◆ TEXT FOR ANALYSIS ◆
....

# Atomistic Simulations of Individual Amphiphilic Carbosilane Dendrimers with –(OCH2CH2)n–OCH3 Terminal Groups in Hydrophilic and Hydrophobic Environments and at Interfaces

**Authors:** Andrey O. Kurbatov, Kirill A. Litvin, Iurii Iu. Grishin, Nikolay K. Balabaev, Elena Yu. Kramarenko

PMC · DOI: 10.3390/polym18010092 · Polymers · 2025-12-28

## TL;DR

This study uses simulations to explore how amphiphilic dendrimers behave in different environments, revealing how their structure and terminal groups affect their shape and interactions.

## Contribution

The paper introduces atomistic simulations of carbosilane dendrimers with varying terminal groups in different solvents and at interfaces, revealing new insights into their conformational behavior.

## Key findings

- Dendrimers adopt compact conformations in water but swell significantly in toluene.
- At the water–air interface, dendrimers adsorb and adopt a biconvex shape with reduced hydrogen bonding.
- R3 dendrimers form more hydrogen bonds due to higher oxygen content, potentially enhancing monolayer stability.

....

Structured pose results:
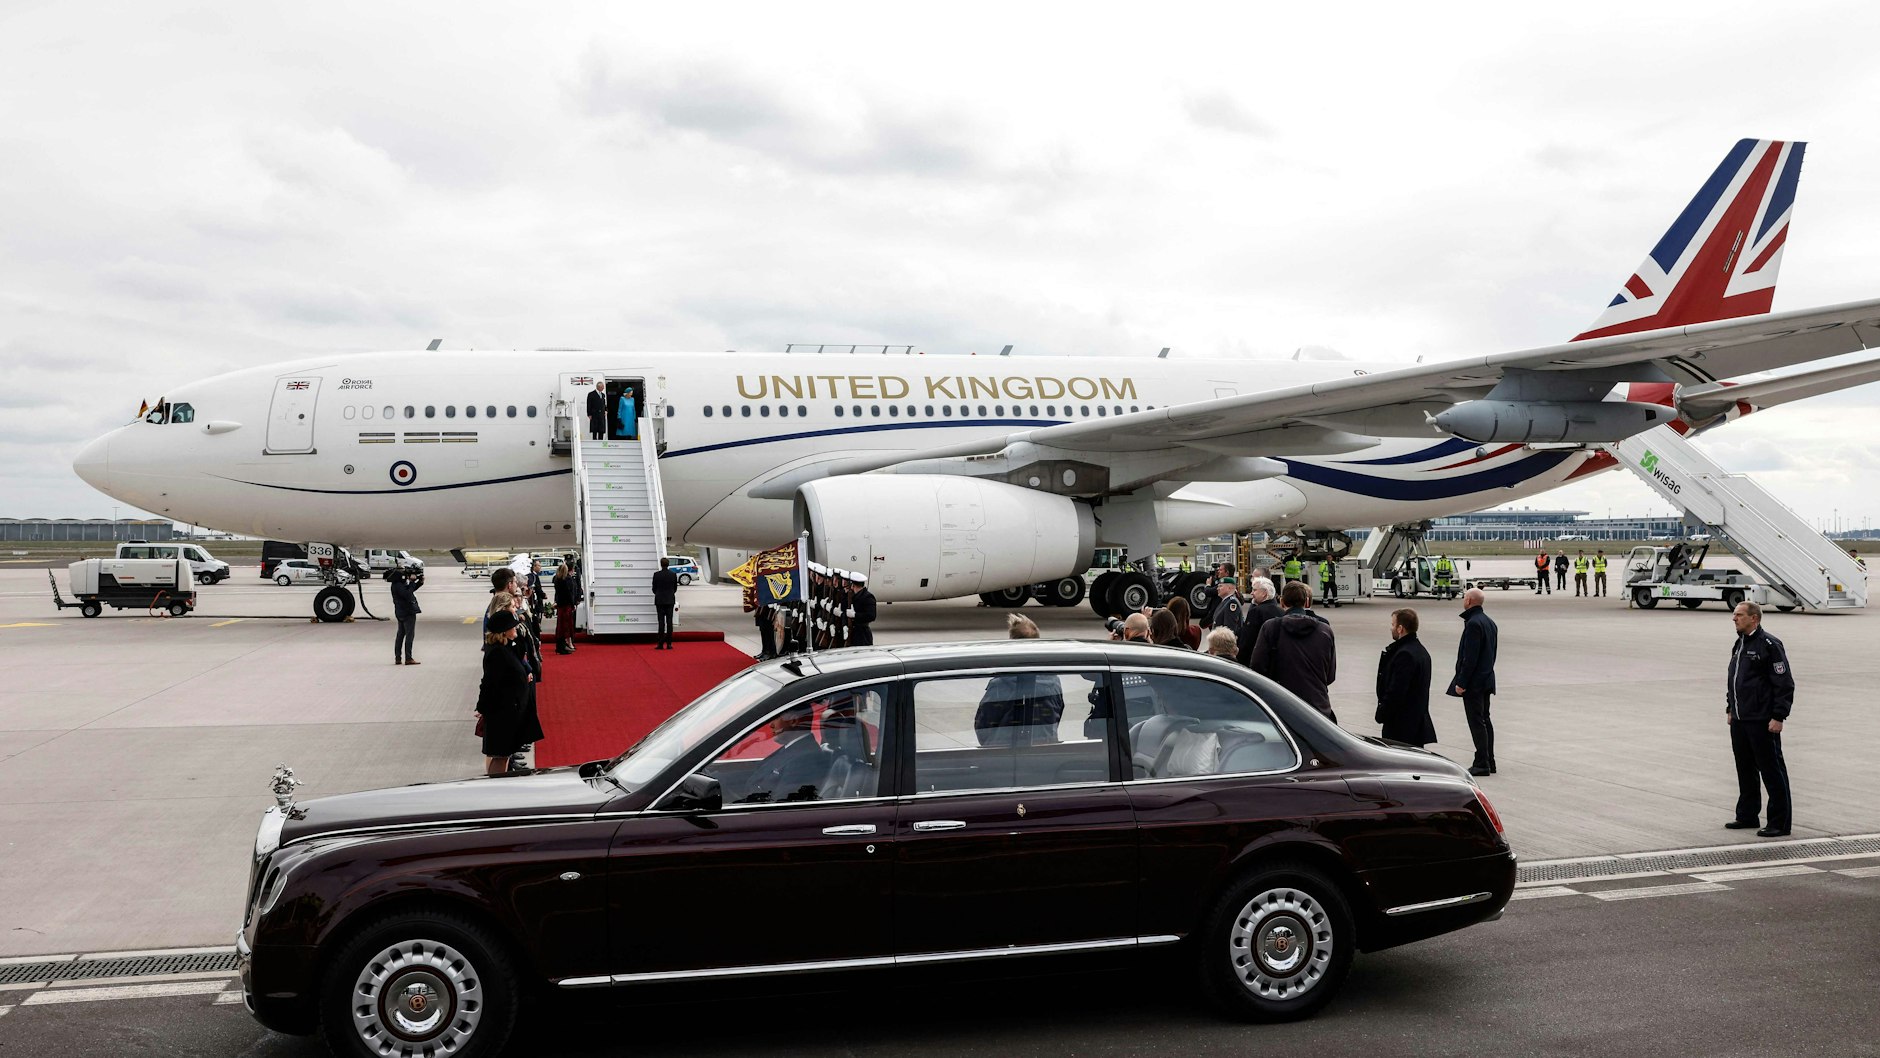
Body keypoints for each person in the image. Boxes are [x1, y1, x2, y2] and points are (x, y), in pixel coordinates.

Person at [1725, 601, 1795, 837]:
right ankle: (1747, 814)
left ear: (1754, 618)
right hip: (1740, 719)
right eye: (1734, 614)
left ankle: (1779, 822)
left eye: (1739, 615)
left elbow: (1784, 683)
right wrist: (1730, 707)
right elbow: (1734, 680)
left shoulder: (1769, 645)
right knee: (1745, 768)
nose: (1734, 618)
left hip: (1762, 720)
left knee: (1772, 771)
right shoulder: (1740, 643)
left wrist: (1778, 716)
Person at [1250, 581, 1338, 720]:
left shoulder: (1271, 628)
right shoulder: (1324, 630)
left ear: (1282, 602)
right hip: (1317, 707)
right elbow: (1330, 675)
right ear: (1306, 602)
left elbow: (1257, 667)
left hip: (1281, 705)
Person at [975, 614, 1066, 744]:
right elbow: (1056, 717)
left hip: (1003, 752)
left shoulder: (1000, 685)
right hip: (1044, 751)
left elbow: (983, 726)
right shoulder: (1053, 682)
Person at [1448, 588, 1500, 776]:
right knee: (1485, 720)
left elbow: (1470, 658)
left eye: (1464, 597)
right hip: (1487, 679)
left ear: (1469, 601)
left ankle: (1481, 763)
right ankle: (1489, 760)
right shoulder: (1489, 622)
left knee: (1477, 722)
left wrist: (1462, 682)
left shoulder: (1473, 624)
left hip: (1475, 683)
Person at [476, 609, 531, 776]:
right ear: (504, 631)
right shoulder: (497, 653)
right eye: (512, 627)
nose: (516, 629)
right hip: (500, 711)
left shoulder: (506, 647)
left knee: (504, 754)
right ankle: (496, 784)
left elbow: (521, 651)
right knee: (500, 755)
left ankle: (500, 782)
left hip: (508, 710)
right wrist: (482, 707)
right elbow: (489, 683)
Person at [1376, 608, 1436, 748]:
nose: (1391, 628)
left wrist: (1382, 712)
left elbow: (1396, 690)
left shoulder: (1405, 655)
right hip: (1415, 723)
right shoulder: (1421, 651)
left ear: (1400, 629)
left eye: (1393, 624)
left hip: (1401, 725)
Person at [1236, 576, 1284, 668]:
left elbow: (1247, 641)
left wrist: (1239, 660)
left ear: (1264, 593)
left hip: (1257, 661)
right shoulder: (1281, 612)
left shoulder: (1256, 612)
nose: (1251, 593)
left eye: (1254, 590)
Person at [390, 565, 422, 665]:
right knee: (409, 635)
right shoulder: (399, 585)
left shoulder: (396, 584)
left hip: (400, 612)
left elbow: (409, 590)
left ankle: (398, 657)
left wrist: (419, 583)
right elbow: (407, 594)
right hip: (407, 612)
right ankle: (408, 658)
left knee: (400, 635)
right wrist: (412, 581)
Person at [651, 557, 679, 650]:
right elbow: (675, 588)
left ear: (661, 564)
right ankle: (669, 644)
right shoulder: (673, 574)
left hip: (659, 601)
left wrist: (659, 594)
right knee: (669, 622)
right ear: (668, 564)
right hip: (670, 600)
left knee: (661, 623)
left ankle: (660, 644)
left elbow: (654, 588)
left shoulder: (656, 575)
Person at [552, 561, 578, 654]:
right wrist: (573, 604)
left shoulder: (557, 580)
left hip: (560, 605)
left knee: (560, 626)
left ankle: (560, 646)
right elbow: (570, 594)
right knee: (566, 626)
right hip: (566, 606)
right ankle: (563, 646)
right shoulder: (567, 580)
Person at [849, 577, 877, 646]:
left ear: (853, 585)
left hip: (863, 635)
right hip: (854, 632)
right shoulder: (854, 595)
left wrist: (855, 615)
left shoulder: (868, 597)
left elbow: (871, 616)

....

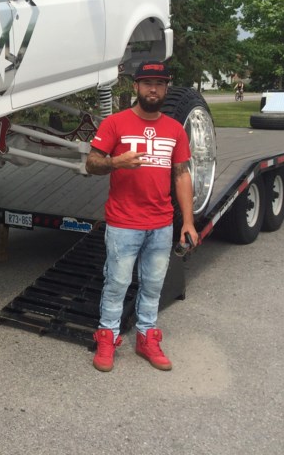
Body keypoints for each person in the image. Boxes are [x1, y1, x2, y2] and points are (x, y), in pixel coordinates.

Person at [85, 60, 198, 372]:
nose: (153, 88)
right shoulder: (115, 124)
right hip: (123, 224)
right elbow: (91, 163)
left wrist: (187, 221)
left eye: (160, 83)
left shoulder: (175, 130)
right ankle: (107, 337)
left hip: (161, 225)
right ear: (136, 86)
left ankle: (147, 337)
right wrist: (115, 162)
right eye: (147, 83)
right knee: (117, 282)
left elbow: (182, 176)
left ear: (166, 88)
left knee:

....

◆ WORK INSTRUCTIONS ◆
(a) According to the dendrimer summary, what shape do the dendrimers take once they adsorb at the water–air interface?
(b) Write a continuation of the dendrimer summary, picking up after its last sentence.
The listing isn't needed for anything here.

◆ OUTPUTS IN ORDER ◆
(a) A biconvex shape.

(b)
## Abstract

Amphiphilic dendrimers represent a promising class of nanoscale building blocks for functional materials, yet their conformational behavior, solvation, and interfacial activity remain incompletely understood. In this work, we employ atomistic molecular dynamics simulations to investigate G2–G4 carbosilane dendrimers functionalized with ethylene glycol terminal groups of two lengths—R1 (one ethylene glycol unit) and R3 (three units)—in water, toluene, and at fluid interfaces (water–toluene and water–air). Both types of dendrimers adopt compact, nearly spherical conformations in water but swell significantly (~83% in volume for G4) in toluene, a good solvent for the hydrophobic core. At the water–toluene interface, the dendrimers remain fully solvated in the toluene phase and show no surface activity. In contrast, at the water–air interface, they adsorb and adopt a mildly anisotropic, biconvex conformation, with a modest deformation. The total number of hydrogen bonds is reduced by ~50% compared to bulk water. Notably, the R3 dendrimers form more hydrogen bonds overall due to their higher oxygen content, which may contribute to the enhanced stability of their monolayers observed experimentally. These results demonstrate how dendrimer generation as well as terminal group length and hydrophilicity finely tune dendrimer conformation, hydration, and interfacial behavior, which are key factors for applications in nanocarriers, interfacial engineering, and self-assembled materials. The validated simulation protocol provides a robust foundation for future studies of multi-dendrimer systems and monolayer formation.

## Linked entities

- **Chemicals:** water (PubChem CID 962), toluene (PubChem CID 1140)

## Full-text entities

- **Chemicals:** Carbosilane (MESH:C504072), toluene (MESH:D014050), water (MESH:D014867), hydrogen (MESH:D006859), ethylene glycol (MESH:D019855), G4 (MESH:D004003), Dendrimers (MESH:D050091), oxygen (MESH:D010100), (OCH2CH2)n-OCH3 (-)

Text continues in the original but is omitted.